At the risk of hijacking someone else's thread I'll start by apologizing. I just want to add that I too have been looking for a 455 crate engine. I don't want to spend what Butler gets for their great engines. I plan on calling Len Williams tomorrow.

I should know this after reading so many posts, but will the Edelbrock Performer intake, the HEI distributor, and the water pump from my 326 bolt up to a 455 long block?


----------



## oldskool (Apr 26, 2015)

"...I should know this after reading so many posts, but will the Edelbrock Performer intake, the HEI distributor, and the water pump from my 326 bolt up to a 455 long block?"



Everything but the water pump will work. Most '69 and later engines had 11-bolt pumps. The earlier engines, like the 326 had 8-bolt pumps. And, of course, the timing covers and divider plates are different. I think you'll also have to use the later style harmonic balancer, which was introduced in '68.


----------



## oldskool (Apr 26, 2015)

Here's the 8 and 11-bolt covers.


----------



## oldskool (Apr 26, 2015)

do9ck said:


> I am needing some help on where to purchase a Pontiac crate engine. I would like to get a 455 for my 69 GTO. Any suggestions on where to purchase? Thanks!



Len Williams would be my choice. But if you're in a hurry and have more $$, there are other places to buy.

I think Sandoval can build 'em pretty quick.

pontiac crate engines

http://www.sandovalperformance.com/#!daily-driver/c1n5h

Here's a $10,000 4.5" stroker, that is ready to ship, they say.

Pontiac 400 455 461 495 High Perf Turn Key Dyno Crate Engine w Edelbrock Heads | eBay

Here's a cheap stroker on Ebay, that is said to take 4-5 weeks to build.

http://www.ebay.com/itm/Pontiac-400...937db9a&pid=100005&rk=1&rkt=6&sd=121710656414

Hey, this guy has 400 blocks, checked out, ready to machine, for $400.

http://www.spottsperformance.com/blocks.htm

http://www.spottsperformance.com/IA2 engine block2

A few mo.

https://www.facebook.com/PaulKnippensMuscleMotors

http://www.ebay.com/itm/1972-455-HO...ns-Am-Firebird-GTO-Rebuilt-RARE-/301553251162

http://www.nitemareperformance.150m.com/prices engines.html

http://www.eddiesperformance.com/pontiac-crate-engine.htm

http://awesomeengines.biz/326-350-389-400-421-428-455-pontiac-crate-engines/

http://proformanceunlimitedengines.com/pontiac475.html


----------



## Koppster (Jul 27, 2008)

geeteeohguy said:


> There is a guy on ebay, forgot his name, but he's in Michigan and only does 455 crate engines.

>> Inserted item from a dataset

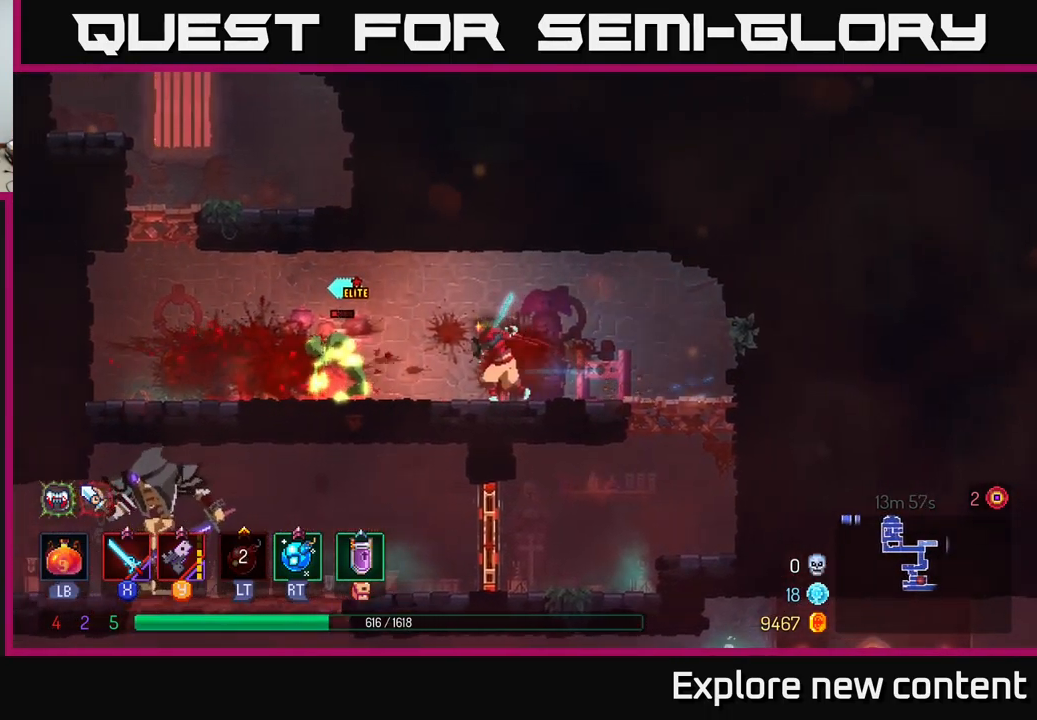
{"dt_ms": 500, "buttons": ["X"], "left_stick": "left", "right_stick": "center", "events": [[50, "X", "up"], [334, "X", "down"], [417, "X", "up"], [500, "X", "down"]]}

Pretty much as-factory, cheap (Under 4k) and has a great rep. Get on ebay and if you see any for sale, pm me with the seller. I'll recognize the name when I see it. I think it ended in '51'. Sorry to be so vague.

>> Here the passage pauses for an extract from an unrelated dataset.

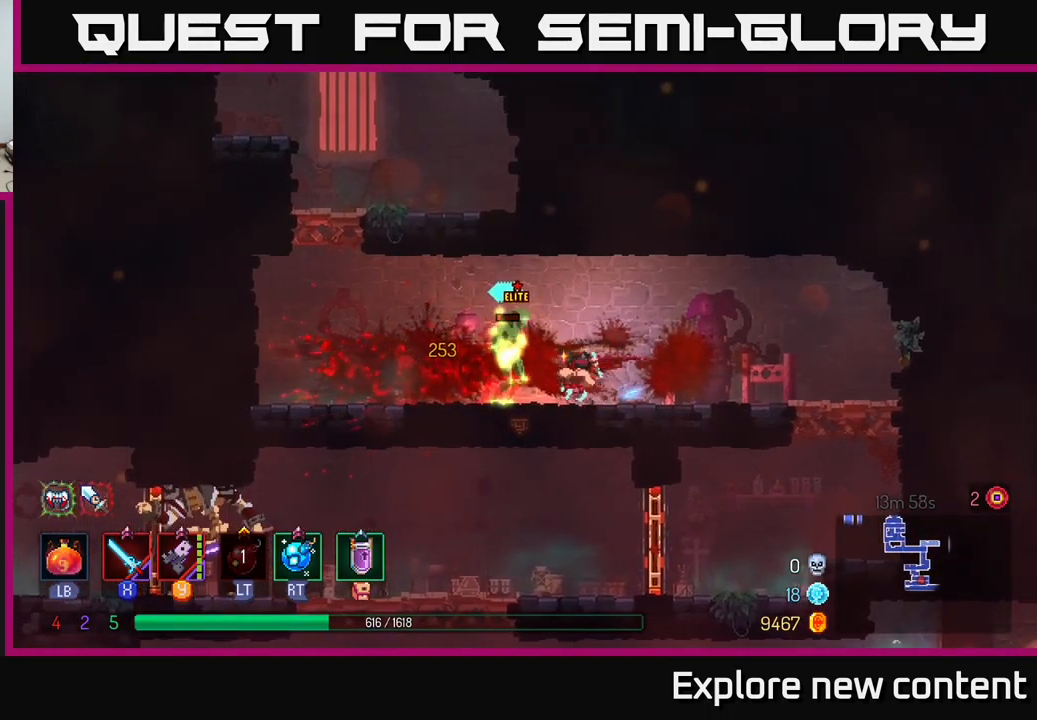
{"dt_ms": 500, "buttons": ["X"], "left_stick": "center", "right_stick": "center", "events": [[234, "left_stick", "center"], [250, "X", "down"], [350, "X", "up"], [484, "X", "down"]]}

Jeff...you talking about Firegoat?


----------



## geeteeohguy (Feb 2, 2008)

No.....it _may_ have been Len Williams, and the ebay handle ended in'51' or something close. I could NOT find it yesterday. He was/is a guy in Mich who has been building mild 455's for over 25 years....solid, good running street engines, for cheap....like less than 4k ready to go. Had nothing but happy customers. Len Williams gets great reviews, might be the guy. Sorry!


----------



## Pinion head (Jan 3, 2015)

geeteeohguy said:


> No.....it _may_ have been Len Williams, and the ebay handle ended in'51' or something close. I could NOT find it yesterday. He was/is a guy in Mich who has been building mild 455's for over 25 years....solid, good running street engines, for cheap....like less than 4k ready to go. Had nothing but happy customers. Len Williams gets great reviews, might be the guy. Sorry!


Not Len, Len doesn't list his crate longblocks on eBay and he is up the interstate from me in Bristow OK. For years his shop was in NE Tulsa.


----------